_EXCERPT_.

If these are arguments, they are not quite strong. No one outside of EA is convinced by this post. I'm not sure if you saw, but this post has even become the subject of ridicule on Twitter.
Okay, I didn't realize we were going back to PHIL 101 here. If you need me to spell this out explicitly: SBF chose his career choice because he was encouraged by prominent EA leaders to earn to give. Without EA, he would have never had the means to start FTX. The-earn-to-give model encourages shady business practices.
The connection is obvious.
Saying this has nothing to do with EA is like saying the Stalin's governance had nothing to do with Marxism.
Denying the link is delusional and makes us look like a cult.
I suspect part of the problem here is that many EAs and philosopher-types tend to conceptualize ethics in terms of abstract theories being the be-all end-all of ethics, e.g. I suspect if you tell them utilitarianism has a problem and they like it more than other theories, they have nothing to fall back upon and keep defending utilitarianism even when it doesn't make sense. The idea that formal systems of ethics have their own limits and all questions of morality don't ultimately come down to which abstract theory one favors tends to be a bit of a foreign concept in my experience.
I can't speak for others, but this isn't the reason I'm defending utilitarianism. I'd be more than happy to fall back on other types of consequentialism, or moral uncertainty, if necessary (in fact I lean much more towards these than utilitarianism in general). I'm defending it simply because I don't think that the criticisms being raised are valid for most forms of utilitarianism. See my comments below for more detail on that.
That being said, I do think it's perfectly reasonable to want a coherent ethical theory that can be used universally. Indeed the alternative is generally considered irrational and can lead to various reductios.
Apologies if this is rude, but your response is a good example of what I was talking about. I don't think I'll be able to write a short response without simply restating what I was saying in a slightly different way, but if you want to read a longer version of what I was talking about, you might be interested in my comment summarizing a much longer piece critiquing the use of utilitarianism in EA:
No worries. It is interesting though that you think my comment is a great example when it was meant to be a rebuttal. What I'm trying to say is, I wouldn't really identify as a 'utilitarian' myself, so I don't think I really have a vested interest in this debate. Nonetheless, I don't think utilitarianism 'breaks down' in this scenario, as you seem to be suggesting. I think very poorly-formulated versions do, but those are not commonly defended, and with some adjustments utilitarianism can accomodate most of our intuitions very well (including the ones that are relevant here). I'm also not sure what the basis is of the suggestion that utilitarianism works worse when a situation is more unique and there is more context to factor in.

_WORK TASK 1_.
In the discussion excerpt on effective altruism and utilitarianism, what career model does the commenter say prominent EA leaders encouraged SBF to follow?
_WORK TASK 2_.
In the discussion excerpt on effective altruism and utilitarianism, list every claim the commenter spells out explicitly to link SBF to EA.
_WORK TASK 3_.
Extend the discussion excerpt on effective altruism and utilitarianism, starting after its final sentence.

_DATA SEGMENT_.
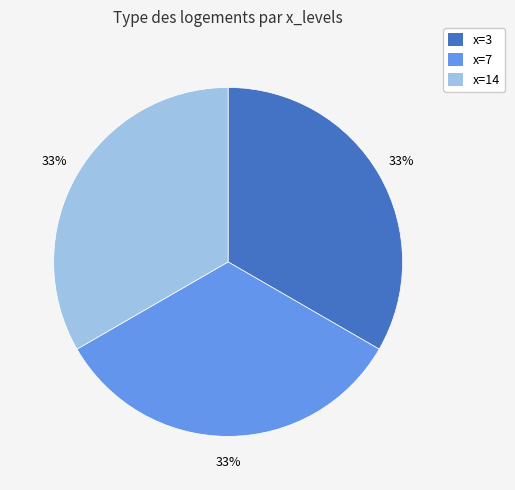

To the nearest percent, what is the average slice percentage?

33%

_EXERCISE RESULT 1_.
Earning to give.

_EXERCISE RESULT 2_.
- SBF chose his career because prominent EA leaders encouraged him to earn to give.
- Without EA, he would never have had the means to start FTX.
- The earn-to-give model encourages shady business practices.

_EXERCISE RESULT 3_.
To reiterate, I think the right move is (progressive) adjustments to a theory, and moral uncertainty (where relevant), which both seem significantly more rational than particularism. It's very unclear to me how we can know that it's 'impossible or unworkable' to find a system that would guide our thinking in all situations. Indeed some versions of moral uncertainty already seem to do this pretty well. I also would object to classifying moral uncertainty as an 'ad-hoc patch'. It wasn't initially developed to better accommodate our intuitions, but simply because as a matter of fact we find ourselves in the position of uncertainty with respect to what moral theory is correct (or 'preferable'), just like with empirical uncertainty.
I think it was a good example (I changed the wording from 'great' to 'good') because my point was more about the role of abstract and formal theories of ethics rather than restricted to utilitarianism itself, and your response was defending abstract theories as the ultimate foundation for ethics. The point (which I am likely communicating badly to someone with different beliefs) is that formal systems have limits and are imperfectly applied by flawed humans with limited time, information, etc. It is all well and good to talk about making adjustments to theories to refine them, and indeed philosophers should do so, but applying them to real life is necessarily an imperfect process.
I think the archer metaphor makes sense only if you accept moral realism. To an anti-realist, moral rules are just guides to ethical behavior. If naïve utilitarianism is a bad guide, and "following reliable rules" a good one, then why pretend that you're maximizing utility at all?
I don't see how metaethics makes any difference here. Why couldn't an anti-realist similarly distinguish between (i) their moral goals, and (ii) the instrumental question of how best to achieve said goals? (To pursue goals in a prudent, non-naive way, is not at all to mean that you are merely "pretending" to have those goals!)
E.g. you could, in principle, have two anti-realists who endorsed exactly the same decision-procedure, but did so for different reasons. (Say one cared intrinsically about the rules, while the other followed rules for purely instrumental reasons.) I think it makes sense to say that these two anti-realists have different fundamental values, even though they agree in practice.
This is all fine and good. But it fails to address the core of the issue.
And the core of the issue is this. Utilitarianism is about maximizing utility. And donating billions of dollars to effective causes maximizes utility fairly well, even if that money was obtained by means of fraud. Because the harms of fraud can be plugged into our utility calculations and be offset by all the good things done by the money.
It is true that various decision procedures would caution against committing fraud, on account of the risks involved. That's fine.
But utilitarianism is not a decision procedure. Utilitarianism simply tells us which states of affairs are morally good. And a state of affairs where SBF commits massive financial fraud and then donates the proceeds to effective causes is, according to utilitarianism, morally good. Because the ends would offset the means.
This is a problem for utilitarianism. And it is the problem you failed to directly address in this post.
To my knowledge the most common rightness criterion of utilitarianism states that an action (or rule, or virtue) is good if, in expectation, it produces net positive value. Generally fraud of any kind does not have a net positive expected value, and it is very hard to distinguish the exceptions, if indeed any exist. Hence it is prudent to have a general rule against committing fraud, and I believe this aligns with what Richard is arguing in his post.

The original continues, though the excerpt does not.